Netflow Playbook

[mroarkpmp]

I'm running 2.3.250. I'm new to SO, and have been watching videos and reading like crazy. I have a few of my sites sending Netflow data in and it comes up just fine on the dashboard and I can drill down with hunt. My goal is to start using alerts to look for Netflow based IOCs. I've tried a million sigma entries and can't seem to get a Netflow based alert to populate. Can anyone point to existing documentation of it in a working environment? I saw someone reference using a custom sofilter statement, but I wasn't able to find the example or syntax. Thank you in advance for any suggestions!

[cm-ops]

Have you checked out the documentation on sofilter? - https://docs.securityonion.net/en/2.3/playbook.html?highlight=sofilter#tuning-plays

[mroarkpmp]

Thank you for this. I've tried to find netflow queries with Sigma and how to use the sofilter with YAML filtering below it. I've tried numerous possibilities, and have been unsuccessful. I'm at CiscoLive in Las Vegas right now and walking around to anyone and everyone talking about Network Automation and no one that I've talked to has ever heard of Sigma, nor has anyone heard how to write YAML queries for netflow. I've tried to modify this https://github.com/robcowart/elastiflow/blob/master/logstash/elastiflow/definitions/netflow.yml but have been unsuccessful. Hoping that someone has just one example to query the netflow data that correctly shows in the dashboard and hunt. Thanks!

[InfosecGoon]

Can you give us an example of a query or Netflow record in your environment? We should be able to work from that to figure out some rule syntax.

[LNHAVENE]

Hi mroarkmp, did you get a solution for this issue? I need to create a playbook to use net flow logs to detect IPs on my network that are communicating with C2 servers.

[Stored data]
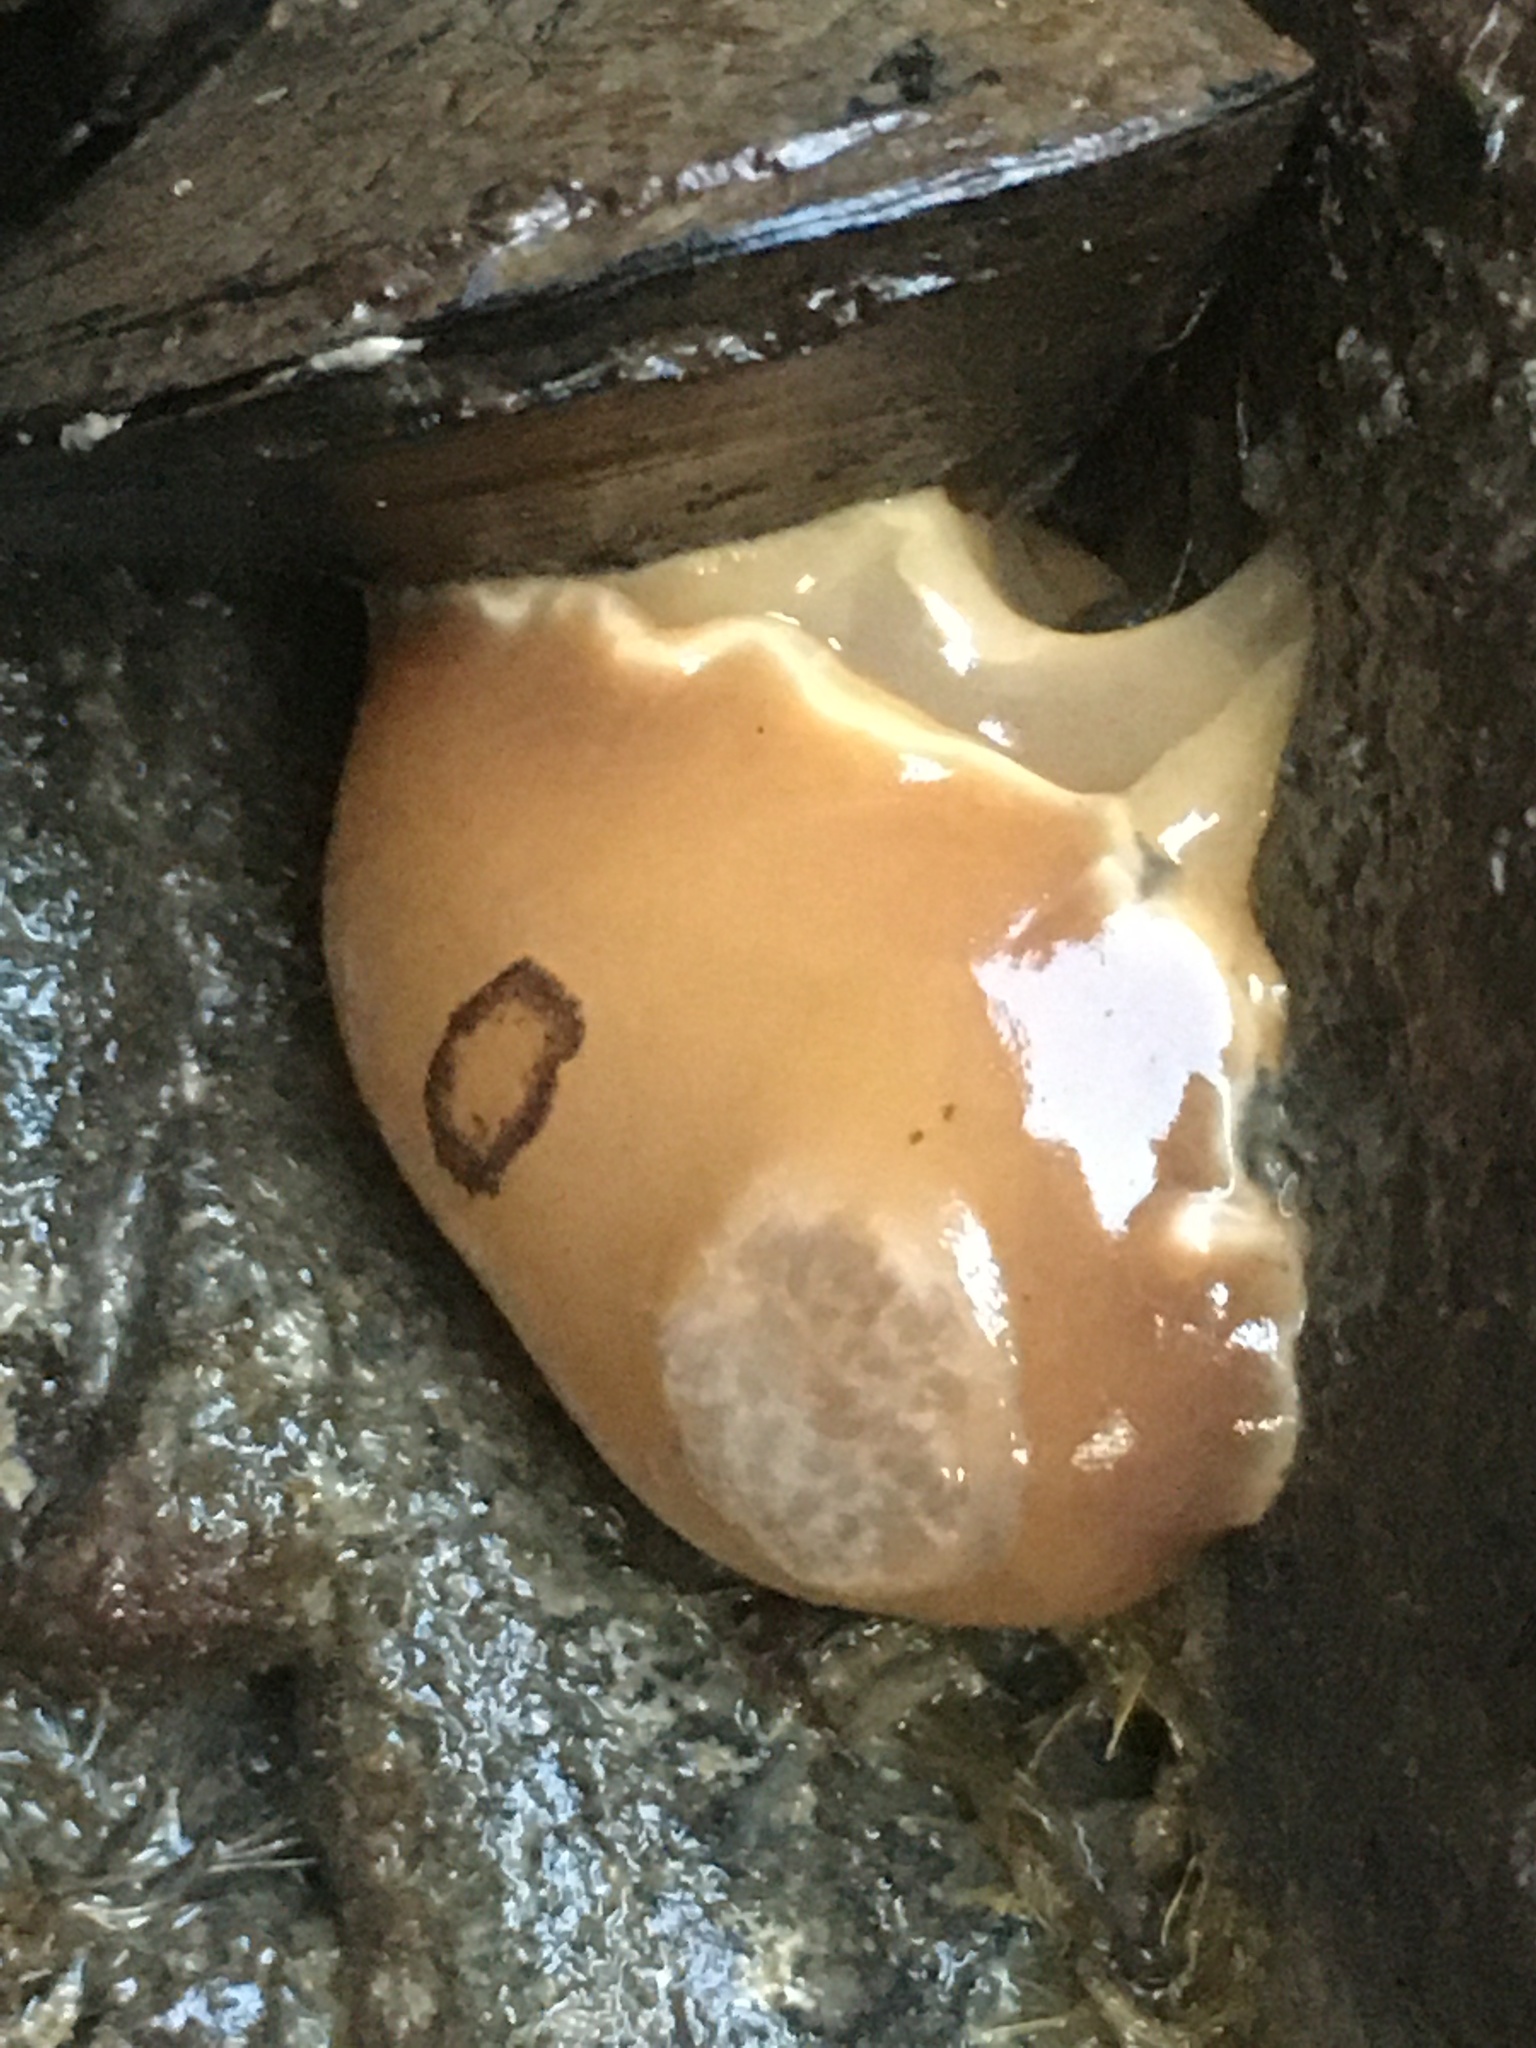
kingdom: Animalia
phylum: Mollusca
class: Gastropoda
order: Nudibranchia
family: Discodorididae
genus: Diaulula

---

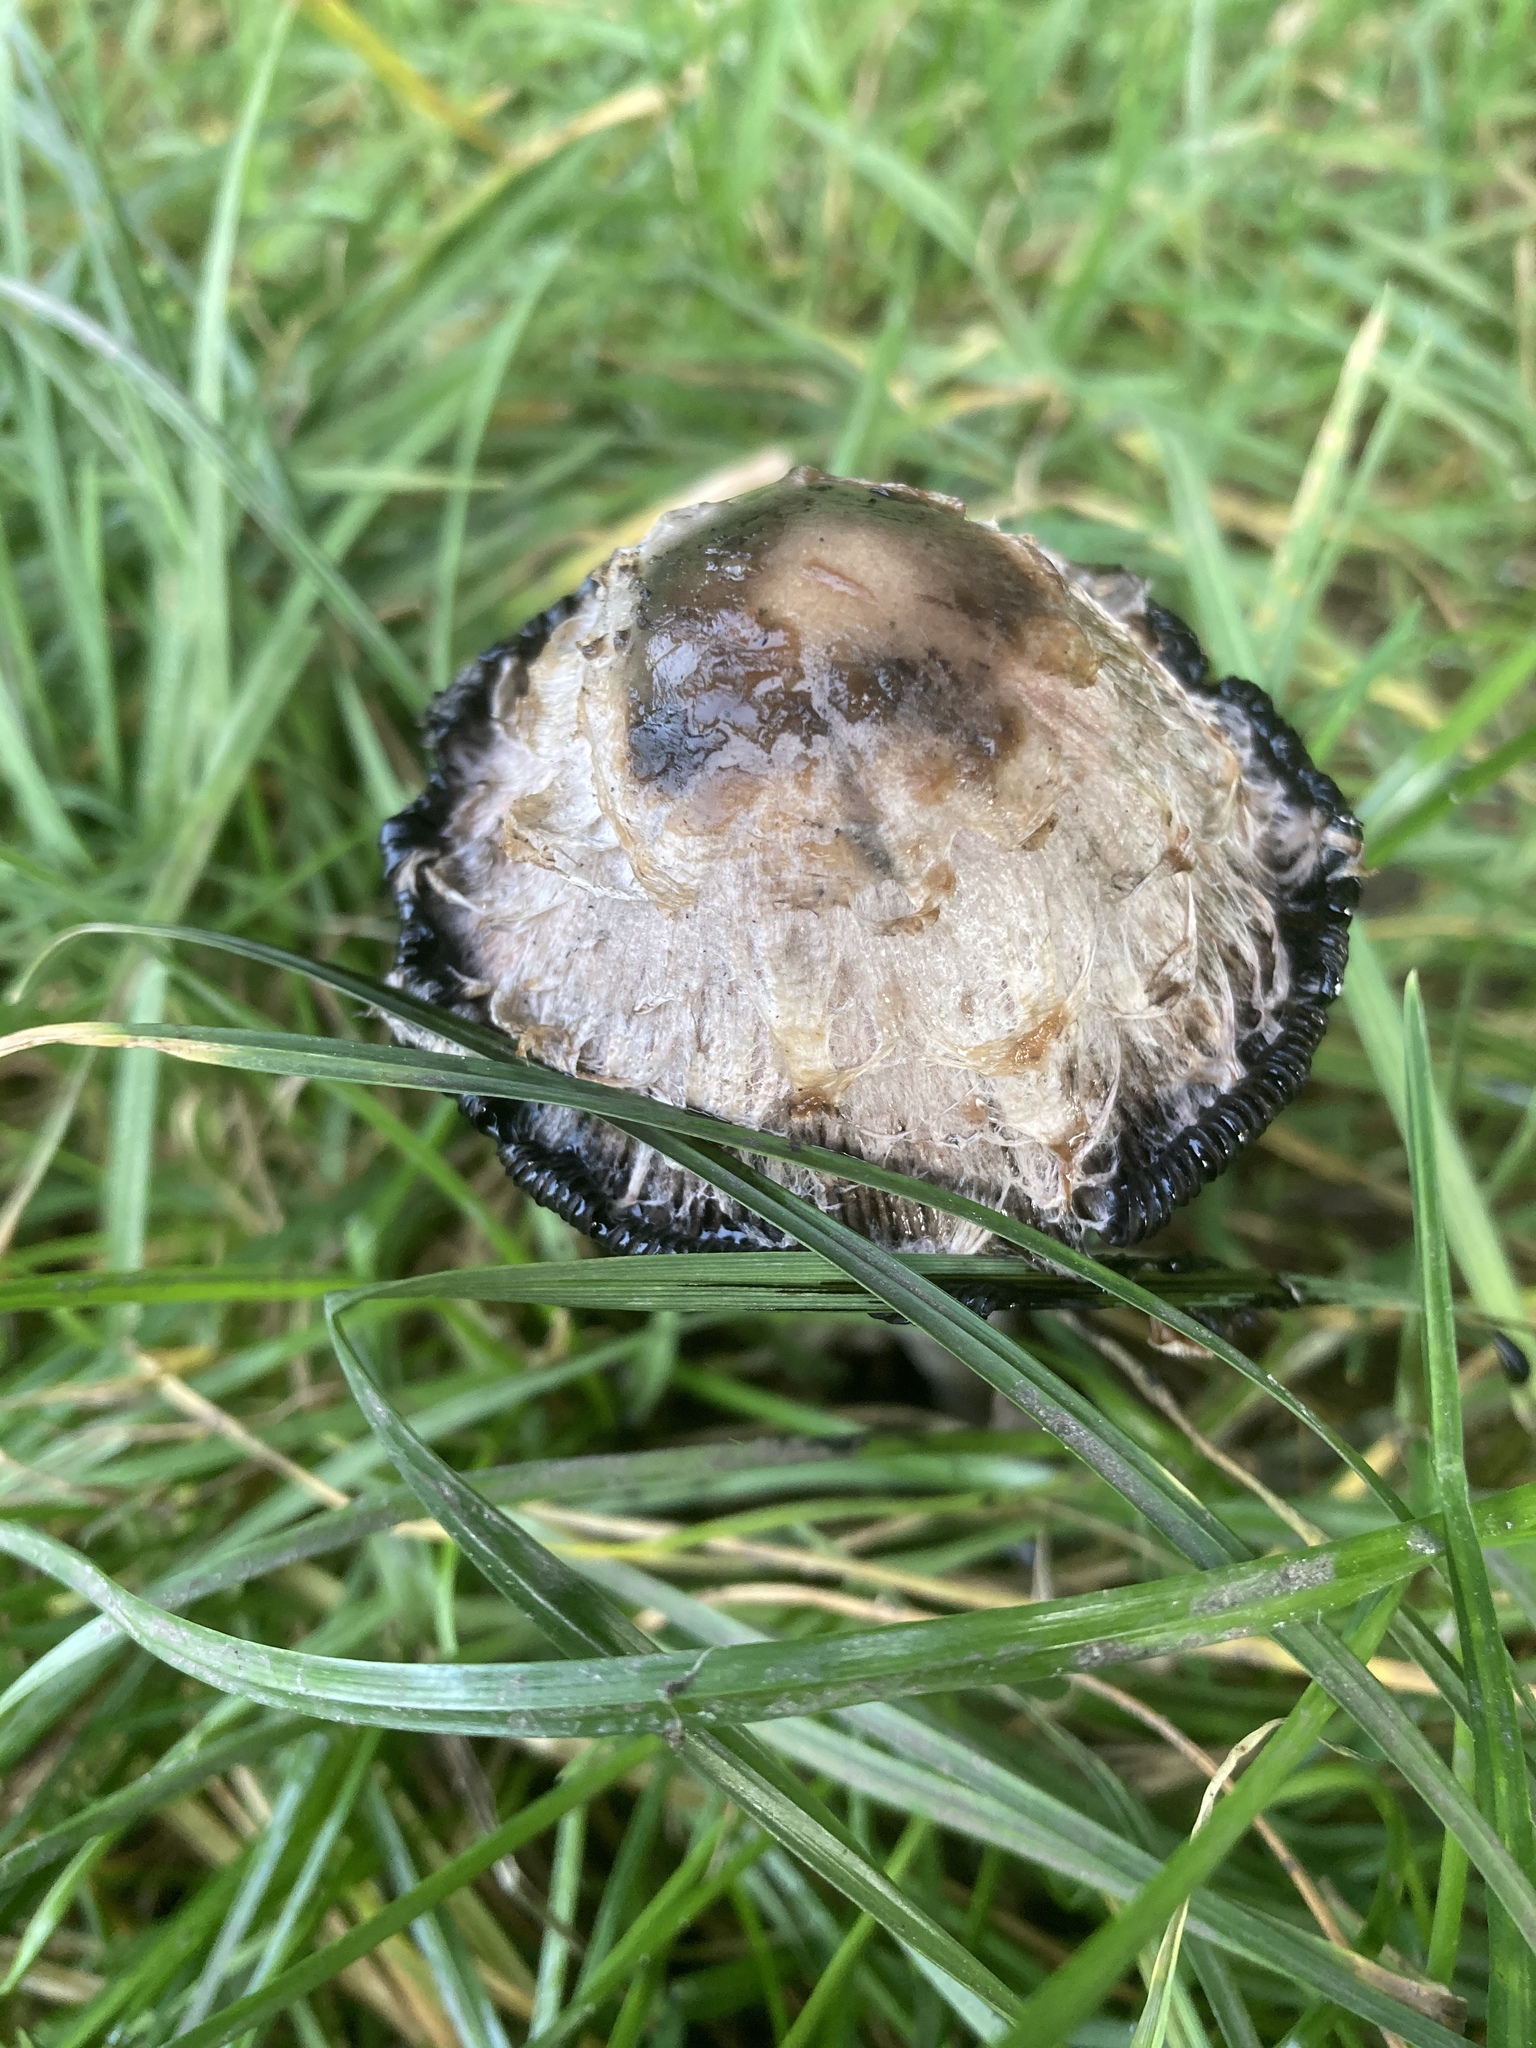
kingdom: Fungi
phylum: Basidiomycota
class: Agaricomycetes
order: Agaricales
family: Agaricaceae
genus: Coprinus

Task prompt :: Copy out the Netflow playbook thread word for word, starting at "Hi mroarkmp, did" and ending at "with C2 servers.".

Task output ::
Hi mroarkmp, did you get a solution for this issue? I need to create a playbook to use net flow logs to detect IPs on my network that are communicating with C2 servers.